Até o fim do ano, o grupo tem o objetivo de realizar 10 encontros. “Já estamos acertando os últimos detalhes e vamos nos reunir em diferentes territórios até o fim de dezembro”.
Todos os encontros realizados pela juventude Laklãnõ Xokleng, no âmbito do edital Em Defesa dos Direitos dos Povos Indígenas, são registrados pelos integrantes e renderão futuros conteúdos para as redes sociais, além de contribuir para a preservação da história da etnia com a produção de vídeos.
Retomada Aty Jovem
A Retomada Aty Jovem (RAJ) foi uma das responsáveis pela Assembleia da Juventude Guarani e Kaiowá. O evento também recebeu apoio do Fundo Brasil de Direitos Humanos.
O projeto da RAJ, apoiado pelo edital Em Defesa dos Direitos do Povos Indígenas, visa fazer um mapeamento sobre os casos de suicídio nos territórios indígenas do Mato Grosso do Sul para pensar em possíveis caminhos para a prevenção e para o fortalecimento da saúde mental dos jovens.
“Esse era um assunto bem delicado, um tabu no nosso território. Mas aos poucos, estamos conseguindo conversar sobre como anda a saúde emocional dos nossos indígenas. Com esse levantamento, a gente espera que a sociedade tenha consciência de que entre os jovens indígenas existe um problema muito grave, que precisa ser avaliado e precisa de uma política voltada para isso”, contou Rose Kaiowá, da RAJ para a assessora de projetos do Fundo Brasil, Juliane Yamakawa.
Para chegar à casa das pessoas e conversar sobre o tema, Rose Kaiowá diz que sempre leva algo para as famílias, já que precisam de alimento, de lona e de roupas. “Não podemos chegar na casa das pessoas de mãos vazias, ainda mais sabendo que estão desamparadas. O recurso que recebemos do Fundo Brasil tem apoiado a gente na logística para chegar até elas, levando o que precisam. Às vezes um remédio, um arroz, o plástico que usam para cobrir o telhado”, explica Rose. “Por isso a gente ficou feliz quando foi contemplado, porque em uma retomada, as pessoas precisam de muita coisa”.
Nomeada por um coletivo de jovens indígenas, a RAJ surgiu em 2012, durante a grande Assembleia do Aty Guasu Guarani Kaiowá, que ocorreu em Pirajuí, município de Paranhos, no Mato Grosso do Sul.
“Muitos jovens presentes naquele encontro decidiram se reunir para manter vivas a resistência e a memória de muitas lideranças que perderam suas vidas defendendo o nosso território. Vamos continuar com a mesma vontade e força para retomar o que nos foi tirado”, afirmou Jânio Kaiowá.

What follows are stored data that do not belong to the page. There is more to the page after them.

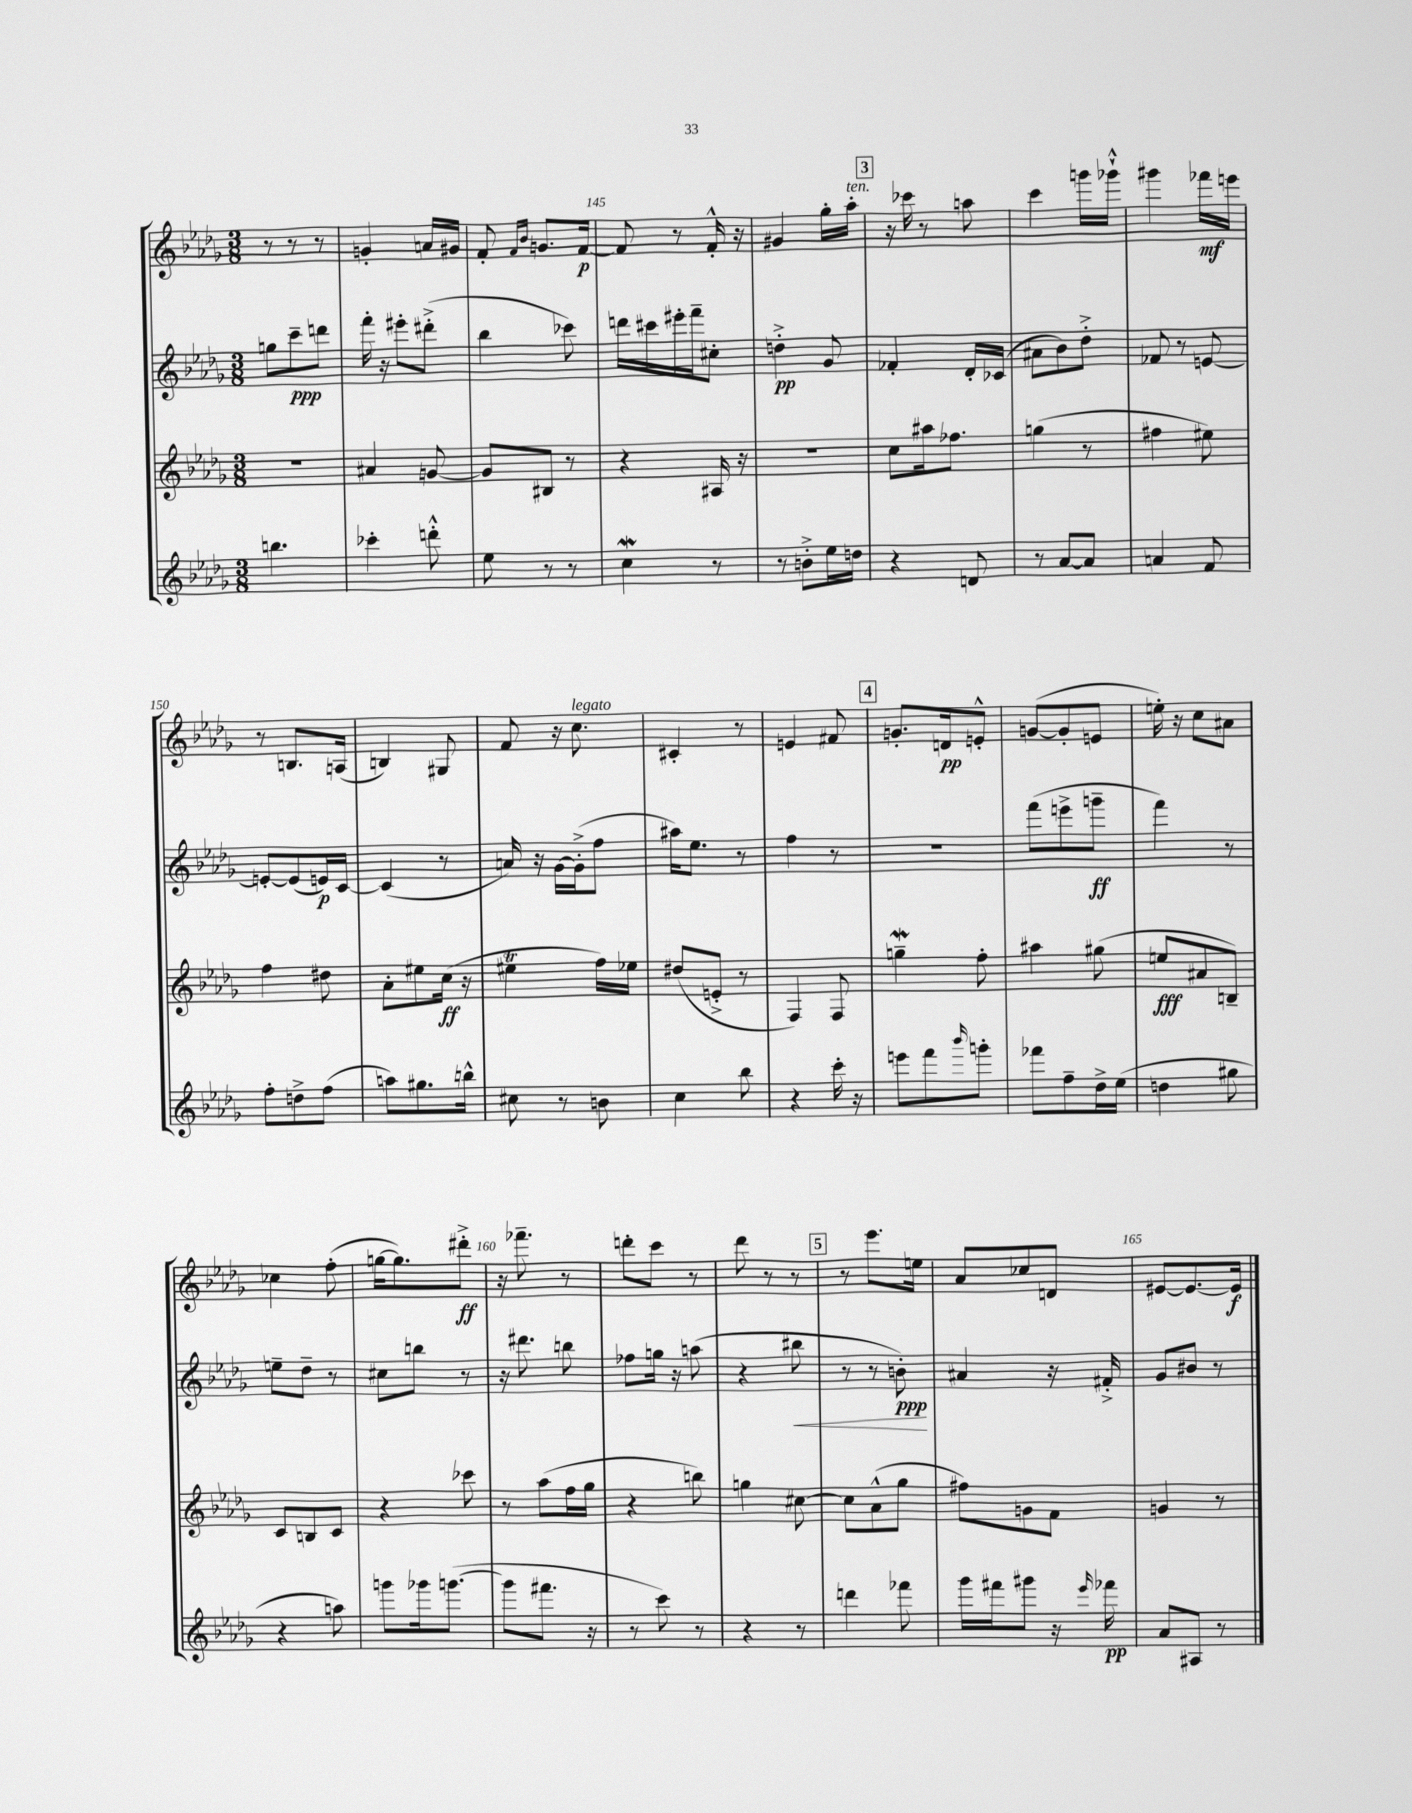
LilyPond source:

<<
\new StaffGroup <<
\new Staff = "s0" {
    \clef treble \key des \major \numericTimeSignature \time 3/8
    r8 r8 r8 |
    g'4-. a'16 gis'16 |
    f'8-. \grace { f'16 bes'16 } g'8. f'16~\p |
    f'8 r8 f'16-.-^ r16 |
    gis'4 ges''16-. aes''16-.^\markup { \italic "ten." } |
    \mark \markup { \box "3" } r16 ces'''16 r8 a''8 |
    c'''4 g'''16 ges'''16-!-^ |
    gis'''4 fes'''16\mf e'''16 |
    r8 b8. a16( |
    b4) gis8 |
    f'8 r16 c''8.^\markup { \italic "legato" } |
    cis'4-. r8 |
    e'4 fis'8 |
    \mark \markup { \box "4" } g'8.-. d'16\pp e'8-.-^ |
    g'8~( g'8-. e'8 |
    e''16-.) r16 c''8 ais'8 |
    ces''4 f''8-.( |
    g''16~ g''8.) dis'''8-.->\ff |
    r16 fes'''8.-- r8 |
    d'''8-. c'''8 r8 |
    des'''8 r8 r8 |
    \mark \markup { \box "5" } r8 ees'''8. e''16 |
    aes'8 ces''8 d'8 |
    eis'8~ eis'8.~ eis'16\f \bar "|." |
}
\new Staff = "s1" {
    \clef treble \key des \major \numericTimeSignature \time 3/8
    g''8 c'''8--\ppp d'''8 |
    f'''16-. r16 eis'''8-. dis'''8-.->( |
    bes''4 ces'''8) |
    d'''16 cis'''16 eis'''16-. f'''16-- cis''8-. |
    d''4-.->\pp ges'8 |
    \mark \markup { \box "3" } fes'4-. des'16-. ces'16( |
    ais'8 bes'8) des''8-.-> |
    fes'8 r8 e'8~ |
    e'8~-. e'8( e'16\p) c'16~ |
    c'4( r8 |
    a'16) r16 ges'16~ ges'16-.->( f''8 |
    ais''16) ees''8. r8 |
    f''4 r8 |
    \mark \markup { \box "4" } r4. |
    f'''8( e'''8-> g'''8--\ff |
    f'''4) r8 |
    e''8-- des''8-- r8 |
    cis''8 b''8 r8 |
    r16 dis'''8. b''8 |
    fes''8 g''16 r16 a''8( |
    r4 bis''8\< |
    \mark \markup { \box "5" } r8 r8 b'8-.\ppp\!) |
    ais'4 r16 fis'16-.-> |
    ges'8 bis'8 r8 \bar "|." |
}
\new Staff = "s2" {
    \clef treble \key des \major \numericTimeSignature \time 3/8
    R4. |
    ais'4 g'8~ |
    g'8 bis8 r8 |
    r4 ais16 r16 |
    R4. |
    \mark \markup { \box "3" } c''8 ais''16 fes''8. |
    g''4( r8 |
    fis''4 eis''8) |
    f''4 dis''8 |
    aes'8-. eis''8 c''16\ff( r16 |
    eis''4\trill f''16) ees''16 |
    dis''8( e'8-.-> r8 |
    f4) f8 |
    \mark \markup { \box "4" } g''4--\mordent f''8-. |
    ais''4 gis''8( |
    e''8\fff ais'8 b8--) |
    c'8 b8 c'8 |
    r4 ces'''8 |
    r8 aes''8( f''16 ges''16 |
    r4 b''8) |
    g''4 cis''8~ |
    \mark \markup { \box "5" } cis''8 aes'8-^( ges''8 |
    fis''8) g'8 f'8 |
    g'4 r8 \bar "|." |
}
\new Staff = "s3" {
    \clef treble \key des \major \numericTimeSignature \time 3/8
    b''4. |
    ces'''4-. d'''8-.-^ |
    ees''8 r8 r8 |
    c''4\mordent r8 |
    r8 b'8-.-> ees''16 d''16 |
    \mark \markup { \box "3" } r4 d'8 |
    r8 aes'8~ aes'8 |
    a'4 f'8 |
    f''8-. d''8-> f''8( |
    a''8) gis''8. b''16-^ |
    cis''8 r8 b'8 |
    c''4 bes''8 |
    r4 c'''16-. r16 |
    \mark \markup { \box "4" } e'''8 f'''8 \grace { bes'''16 } g'''8-. |
    fes'''8 f''8-- des''16-> ees''16( |
    d''4 gis''8 |
    r4 a''8) |
    g'''8 ges'''16 g'''8.~( |
    g'''8 fis'''8. r16 |
    r8 c'''8) r8 |
    r4 r8 |
    \mark \markup { \box "5" } d'''4 fes'''8 |
    ges'''16 fis'''16 gis'''8 r16 \grace { ees'''16 } fes'''16\pp |
    aes'8 ais8 r8 \bar "|." |
}
>>
>>
\layout { \context { \Score currentBarNumber = #142 \override BarNumber.break-visibility = ##(#f #t #t) barNumberVisibility = #(every-nth-bar-number-visible 5) } }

A Retomada Aty Jovem conta hoje com 80 conselheiros, além de diferentes aldeias em terras indígenas e, também, retomadas.
“Queremos discutir sobre nossas vivências, nosso cotidiano e o que vemos dentro e fora dos territórios, que são o preconceito, o racismo, a violência e a intolerância”, disse Rose. “A retomada é você voltar àquilo que você pertence e essa é a vontade da nossa juventude. Hoje, o nosso maior sonho continua sendo o sonho dos nossos ancestrais: que é ter nosso território, a demarcação de terra”, finaliza.